Source records -
------------------------------------------------------------------------
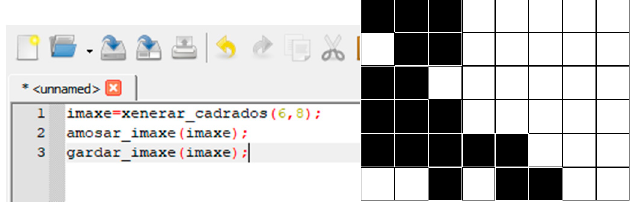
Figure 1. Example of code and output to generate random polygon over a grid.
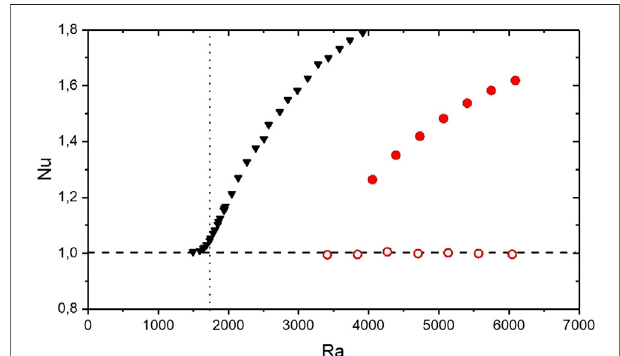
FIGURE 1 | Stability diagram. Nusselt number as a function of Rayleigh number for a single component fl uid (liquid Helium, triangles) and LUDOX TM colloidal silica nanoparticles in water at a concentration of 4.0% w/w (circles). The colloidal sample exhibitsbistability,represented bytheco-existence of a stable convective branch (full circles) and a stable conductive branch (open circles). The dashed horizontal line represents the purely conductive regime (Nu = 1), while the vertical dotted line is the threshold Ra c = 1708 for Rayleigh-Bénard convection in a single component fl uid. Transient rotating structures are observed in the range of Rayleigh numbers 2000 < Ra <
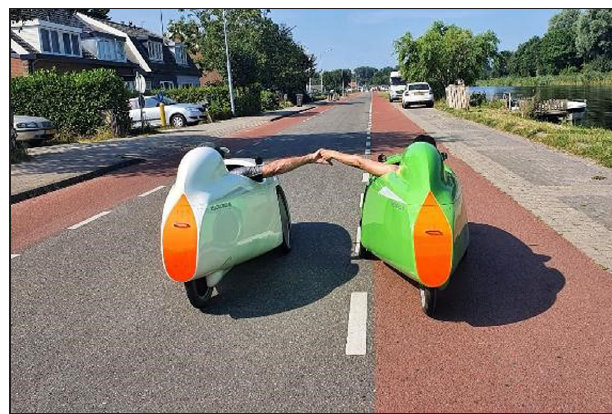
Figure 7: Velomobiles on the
------------------------------------------------------------------------
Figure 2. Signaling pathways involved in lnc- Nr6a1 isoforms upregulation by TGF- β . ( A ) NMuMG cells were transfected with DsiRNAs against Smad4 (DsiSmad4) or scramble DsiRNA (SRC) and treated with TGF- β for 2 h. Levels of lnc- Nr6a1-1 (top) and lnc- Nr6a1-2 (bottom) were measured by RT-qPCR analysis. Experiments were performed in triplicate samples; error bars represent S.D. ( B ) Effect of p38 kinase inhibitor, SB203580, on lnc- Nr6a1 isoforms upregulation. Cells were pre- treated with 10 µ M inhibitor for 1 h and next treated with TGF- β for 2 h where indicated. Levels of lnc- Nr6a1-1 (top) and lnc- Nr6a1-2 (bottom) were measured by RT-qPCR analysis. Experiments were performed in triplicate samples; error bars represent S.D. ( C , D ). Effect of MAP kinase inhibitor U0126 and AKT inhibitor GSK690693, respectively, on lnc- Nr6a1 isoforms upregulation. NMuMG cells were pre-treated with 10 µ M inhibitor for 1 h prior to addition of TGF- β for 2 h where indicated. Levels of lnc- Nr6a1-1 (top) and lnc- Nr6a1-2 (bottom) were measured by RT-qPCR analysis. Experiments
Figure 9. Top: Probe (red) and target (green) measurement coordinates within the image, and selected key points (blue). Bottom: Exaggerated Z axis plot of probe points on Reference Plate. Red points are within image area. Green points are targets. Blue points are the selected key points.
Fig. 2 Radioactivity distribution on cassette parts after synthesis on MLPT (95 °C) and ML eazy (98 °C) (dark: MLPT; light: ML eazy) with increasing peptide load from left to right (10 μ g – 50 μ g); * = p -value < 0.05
------------------------------------------------------------------------
The line holding "Figure 1. Example" starts the copy and the line holding "Figure 7: Velomobiles on the" ends it. Repeat those two lines above and all between them exactly, leaving out pictures.

Figure 1. Example of code and output to generate random polygon over a grid.
FIGURE 1 | Stability diagram. Nusselt number as a function of Rayleigh number for a single component fl uid (liquid Helium, triangles) and LUDOX TM colloidal silica nanoparticles in water at a concentration of 4.0% w/w (circles). The colloidal sample exhibitsbistability,represented bytheco-existence of a stable convective branch (full circles) and a stable conductive branch (open circles). The dashed horizontal line represents the purely conductive regime (Nu = 1), while the vertical dotted line is the threshold Ra c = 1708 for Rayleigh-Bénard convection in a single component fl uid. Transient rotating structures are observed in the range of Rayleigh numbers 2000 < Ra <
Figure 7: Velomobiles on the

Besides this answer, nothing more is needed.